> EXERCISE: Your answer should repeat exactly the lines from the one holding "f_number: 4" through the end of the data, and it should contain no pictures.

=======

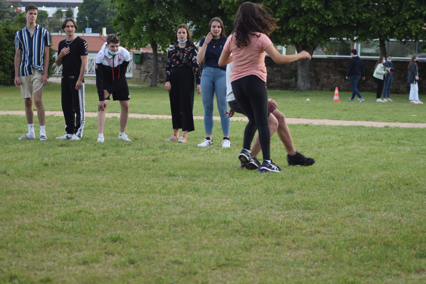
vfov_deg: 13.0
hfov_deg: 19.5
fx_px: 1242
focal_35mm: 105
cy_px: 142
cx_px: 213
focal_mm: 70
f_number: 4
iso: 450
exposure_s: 1/250
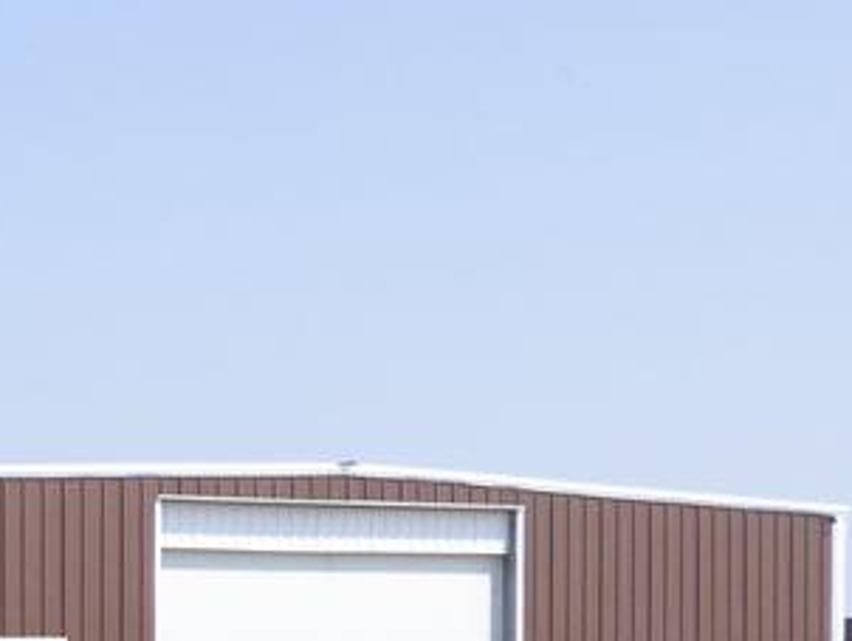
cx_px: -381
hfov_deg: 14.6
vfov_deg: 11.2
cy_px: 969
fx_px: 3128
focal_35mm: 127
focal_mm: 5.29
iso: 100
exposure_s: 1/1000
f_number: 3.3
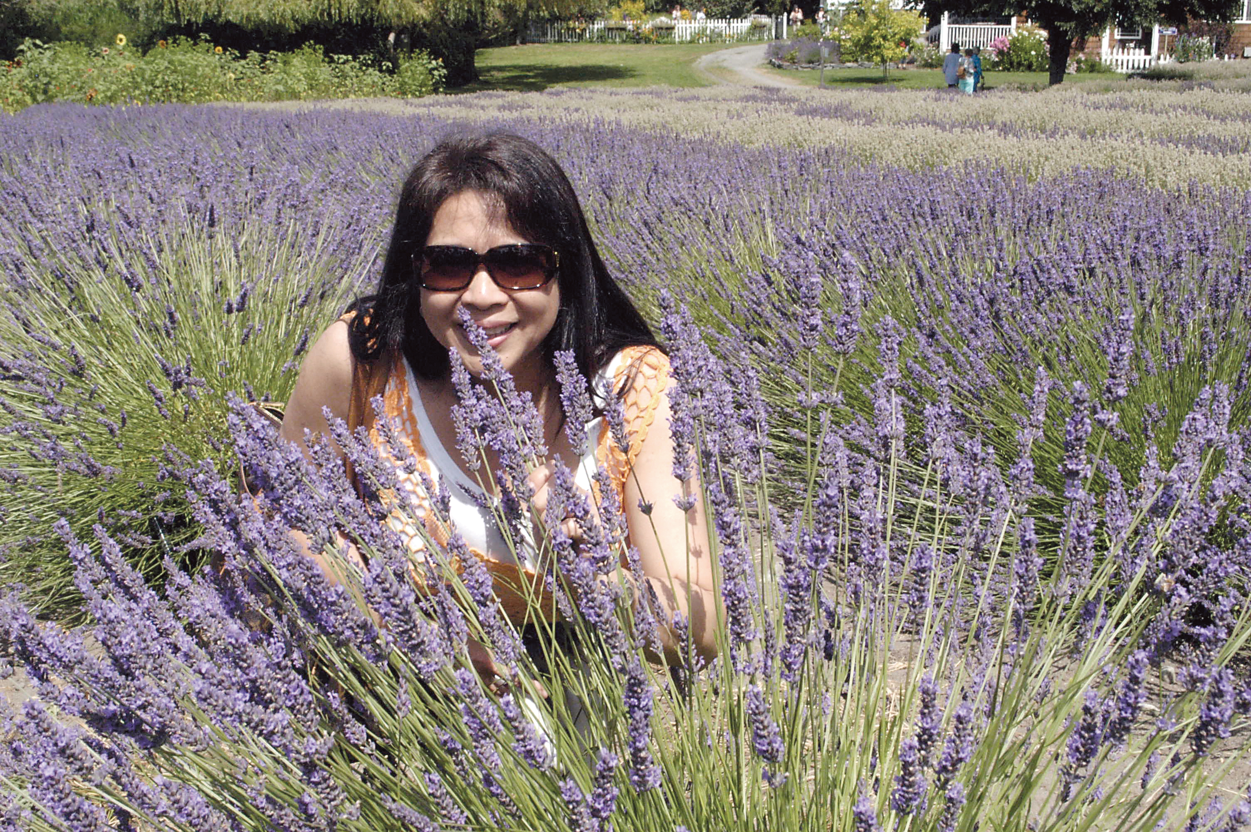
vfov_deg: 28.0
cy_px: 416
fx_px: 1667
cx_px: 626
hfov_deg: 41.1
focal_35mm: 48
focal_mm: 32
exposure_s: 1/640
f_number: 16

=======

> REPLY TO THE EXERCISE:
f_number: 4
iso: 450
exposure_s: 1/250
cx_px: -381
hfov_deg: 14.6
vfov_deg: 11.2
cy_px: 969
fx_px: 3128
focal_35mm: 127
focal_mm: 5.29
iso: 100
exposure_s: 1/1000
f_number: 3.3
vfov_deg: 28.0
cy_px: 416
fx_px: 1667
cx_px: 626
hfov_deg: 41.1
focal_35mm: 48
focal_mm: 32
exposure_s: 1/640
f_number: 16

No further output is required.